Tunisian authorities said they had identified at least eight Britons among the 38 killed by an Islamist gunman on Friday, but Prime Minister Habib Essid said most of the dead were believed to be British.
British Prime Minister David Cameron also warned the death toll would rise.
"I'm afraid that the British public need to be prepared for the fact that many of those killed were British," Cameron said.
As the grim process of identifying the bodies continued on Saturday, travel firms began repatriating thousands of British tourists from beach resorts around the attack site near Sousse, about 140 kilometres south of Tunis.
There are about 20,000 British tourists on package holidays in Tunisia, according to ABTA, the country's largest travel association.
Cameron said the government would "do everything necessary to get people home" and, as well as providing consular assistance, had deployed police and Red Cross experts to the north African country.
Among those caught up in the massacre at the five-star Riu Imperial Marhaba Hotel, in the popular resort of Port el Kantaoui, were tourists travelling with TUI UK group operators Thomson and First Choice.
TUI sent 10 planes on Saturday to repatriate about 2500 customers, and said it was cancelling all its holidays to Tunisia for the next week.
The attack made front page news in all of Britain's newspapers on Saturday, with headlines such as "Slaughter on the beach" accompanying stark photographs of bodies lying in the sand covered by beach towels.
The attack is the deadliest terror incident for Britain since 52 people were killed by four suicide bombers in an attack on the London transport system on July 7, 2005.
Many papers carried the tale of 30-year-old Matthew James, from Wales, who was shot three times - in the shoulder, chest and hip - while trying to protect his fiancee, the mother of his two children. Miraculously, he survived.

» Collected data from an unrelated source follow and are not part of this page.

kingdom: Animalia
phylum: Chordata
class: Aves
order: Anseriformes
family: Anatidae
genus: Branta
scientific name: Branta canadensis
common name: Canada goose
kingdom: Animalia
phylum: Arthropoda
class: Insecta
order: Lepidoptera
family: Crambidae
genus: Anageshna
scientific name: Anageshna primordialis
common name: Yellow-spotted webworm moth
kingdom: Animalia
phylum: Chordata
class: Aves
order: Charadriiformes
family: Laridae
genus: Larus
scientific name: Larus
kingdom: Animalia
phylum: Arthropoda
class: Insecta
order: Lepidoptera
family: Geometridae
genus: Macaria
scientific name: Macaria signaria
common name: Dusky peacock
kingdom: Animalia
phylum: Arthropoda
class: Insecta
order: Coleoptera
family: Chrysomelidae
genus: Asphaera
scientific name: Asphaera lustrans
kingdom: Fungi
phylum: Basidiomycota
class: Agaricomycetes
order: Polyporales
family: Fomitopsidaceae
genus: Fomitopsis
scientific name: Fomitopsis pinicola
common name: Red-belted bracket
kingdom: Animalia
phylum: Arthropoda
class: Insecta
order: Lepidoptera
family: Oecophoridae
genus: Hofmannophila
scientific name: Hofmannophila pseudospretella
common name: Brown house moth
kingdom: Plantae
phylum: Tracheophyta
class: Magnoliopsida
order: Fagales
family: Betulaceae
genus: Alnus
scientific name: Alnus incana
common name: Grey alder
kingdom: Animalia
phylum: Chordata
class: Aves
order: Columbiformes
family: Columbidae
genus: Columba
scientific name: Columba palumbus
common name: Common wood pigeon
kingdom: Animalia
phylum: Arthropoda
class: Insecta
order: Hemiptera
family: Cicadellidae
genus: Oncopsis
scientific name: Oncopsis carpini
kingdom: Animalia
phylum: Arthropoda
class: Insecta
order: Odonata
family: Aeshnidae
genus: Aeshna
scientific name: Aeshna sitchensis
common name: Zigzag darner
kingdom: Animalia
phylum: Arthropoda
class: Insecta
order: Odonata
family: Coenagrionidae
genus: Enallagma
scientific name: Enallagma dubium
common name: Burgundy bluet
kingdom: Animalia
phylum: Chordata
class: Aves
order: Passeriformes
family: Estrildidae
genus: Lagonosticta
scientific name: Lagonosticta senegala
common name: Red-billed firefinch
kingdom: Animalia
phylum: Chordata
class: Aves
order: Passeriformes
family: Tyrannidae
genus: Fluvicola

The mass shooting, the deadliest in Tunisia's recent history and the second attack on tourists in the country within three months, was claimed by the Islamic State jihadist group, which controls large parts of Iraq and Syria.
The attack came on the same day 26 people were killed at a Shi'ite mosque in Kuwait, in a bombing also claimed by the IS group, and the same day that a suspected Islamist attacked a factory in France.
Cameron chaired a meeting of the British government's Cobra emergency committee on Saturday and has spoken to the Tunisian president.